INSTRUCTIONS TO FOLLOW – Your answer should be the line containing "Standard procedures in" and every line after it to the end of the records below, word for word.

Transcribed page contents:
[Start of Attachment]

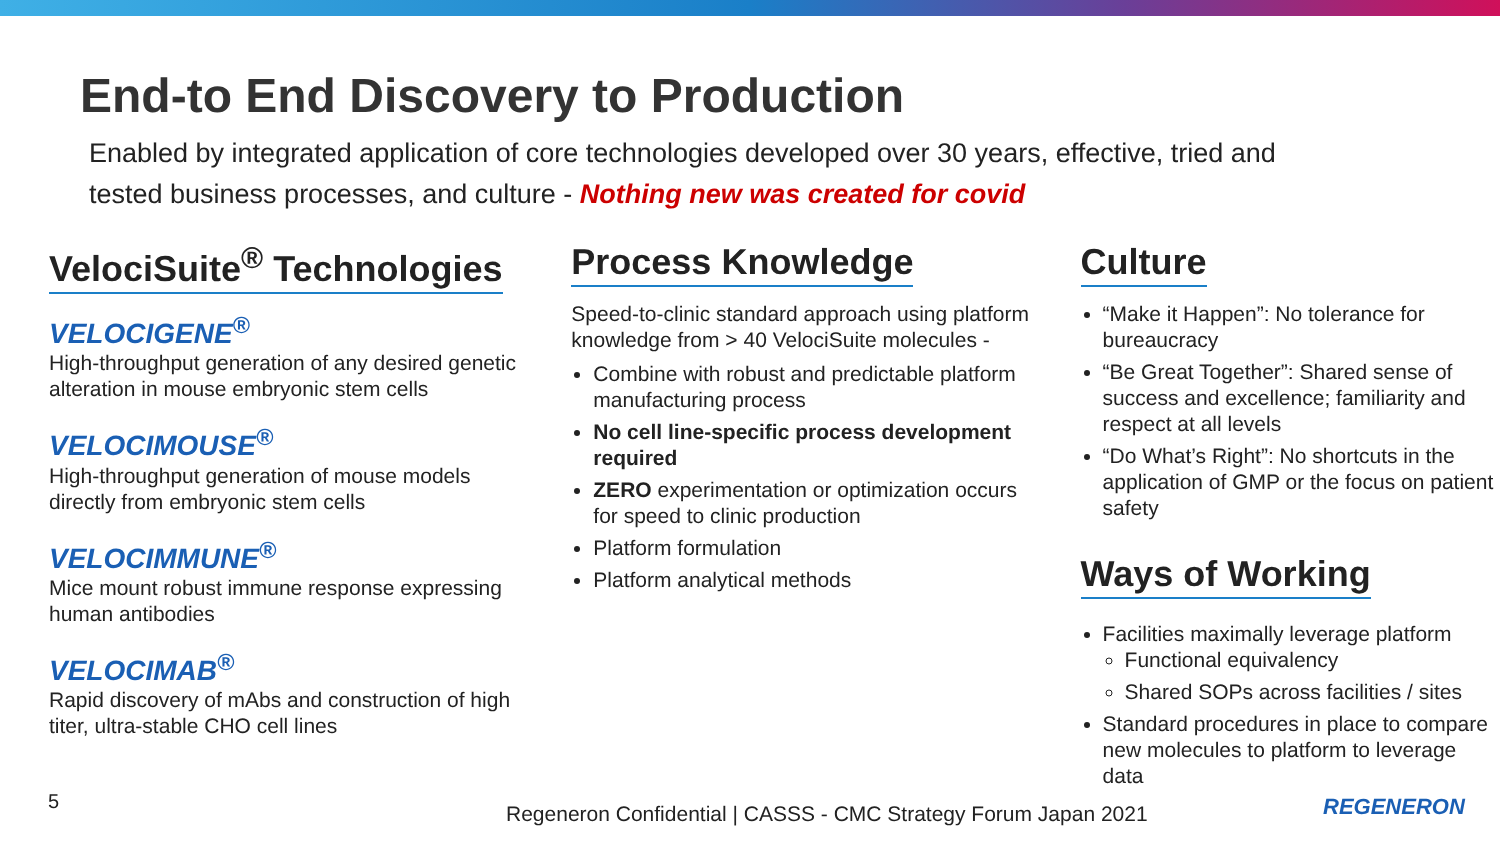End-to End Discovery to Production
Enabled by integrated application of core technologies developed over 30 years, effective, tried and tested business processes, and culture - Nothing new was created for covid
VelociSuite<sup>®</sup> Technologies
VELOCIGENE<sup>®</sup>
High-throughput generation of any desired genetic alteration in mouse embryonic stem cells
VELOCIMOUSE<sup>®</sup>
High-throughput generation of mouse models directly from embryonic stem cells
VELOCIMMUNE<sup>®</sup>
Mice mount robust immune response expressing human antibodies
VELOCIMAB<sup>®</sup>
Rapid discovery of mAbs and construction of high titer, ultra-stable CHO cell lines
Process Knowledge
Speed-to-clinic standard approach using platform knowledge from > 40 VelociSuite molecules -
Combine with robust and predictable platform manufacturing process
No cell line-specific process development required
ZERO experimentation or optimization occurs for speed to clinic production
Platform formulation
Platform analytical methods
Culture
“Make it Happen”: No tolerance for bureaucracy
“Be Great Together”: Shared sense of success and excellence; familiarity and respect at all levels
“Do What’s Right”: No shortcuts in the application of GMP or the focus on patient safety
Ways of Working
Facilities maximally leverage platform
Functional equivalency
Shared SOPs across facilities / sites
Standard procedures in place to compare new molecules to platform to leverage data
5
Regeneron Confidential | CASSS - CMC Strategy Forum Japan 2021
REGENERON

[End of Attachment]

RESPONSE TO THE EXERCISE –
Standard procedures in place to compare new molecules to platform to leverage data
5
Regeneron Confidential | CASSS - CMC Strategy Forum Japan 2021
REGENERON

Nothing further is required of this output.